Edit difference data:
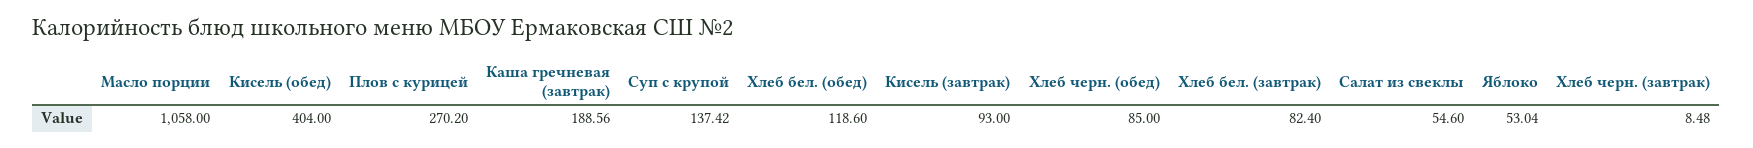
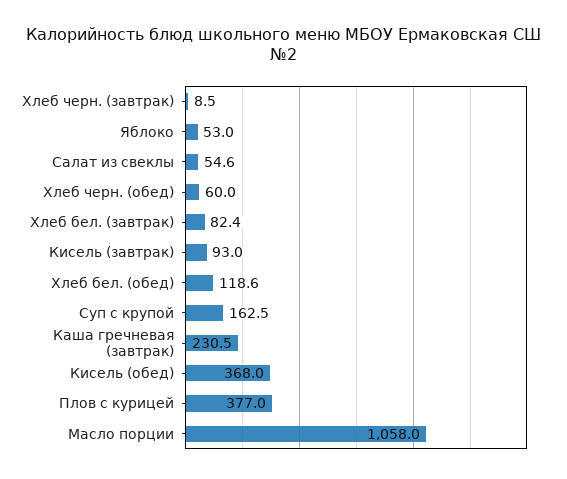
  {
    "Масло порции": 1058,
-   "Кисель (обед)": 404,
+   "Кисель (обед)": 368,
-   "Плов с курицей": 270.2,
+   "Плов с курицей": 377,
-   "Каша гречневая (завтрак)": 188.56,
+   "Каша гречневая (завтрак)": 230.5,
-   "Суп с крупой": 137.42,
+   "Суп с крупой": 162.5,
    "Хлеб бел. (обед)": 118.6,
    "Кисель (завтрак)": 93,
-   "Хлеб черн. (обед)": 85,
+   "Хлеб черн. (обед)": 60,
    "Хлеб бел. (завтрак)": 82.4,
    "Салат из свеклы": 54.6,
    "Яблоко": 53.04,
    "Хлеб черн. (завтрак)": 8.48
  }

WHAT YOU WILL DO:
Nothing but the records above, exact and without pictures, should appear in the answer.

REPLY TO THE TASK:
  {
    "Масло порции": 1058,
-   "Кисель (обед)": 404,
+   "Кисель (обед)": 368,
-   "Плов с курицей": 270.2,
+   "Плов с курицей": 377,
-   "Каша гречневая (завтрак)": 188.56,
+   "Каша гречневая (завтрак)": 230.5,
-   "Суп с крупой": 137.42,
+   "Суп с крупой": 162.5,
    "Хлеб бел. (обед)": 118.6,
    "Кисель (завтрак)": 93,
-   "Хлеб черн. (обед)": 85,
+   "Хлеб черн. (обед)": 60,
    "Хлеб бел. (завтрак)": 82.4,
    "Салат из свеклы": 54.6,
    "Яблоко": 53.04,
    "Хлеб черн. (завтрак)": 8.48
  }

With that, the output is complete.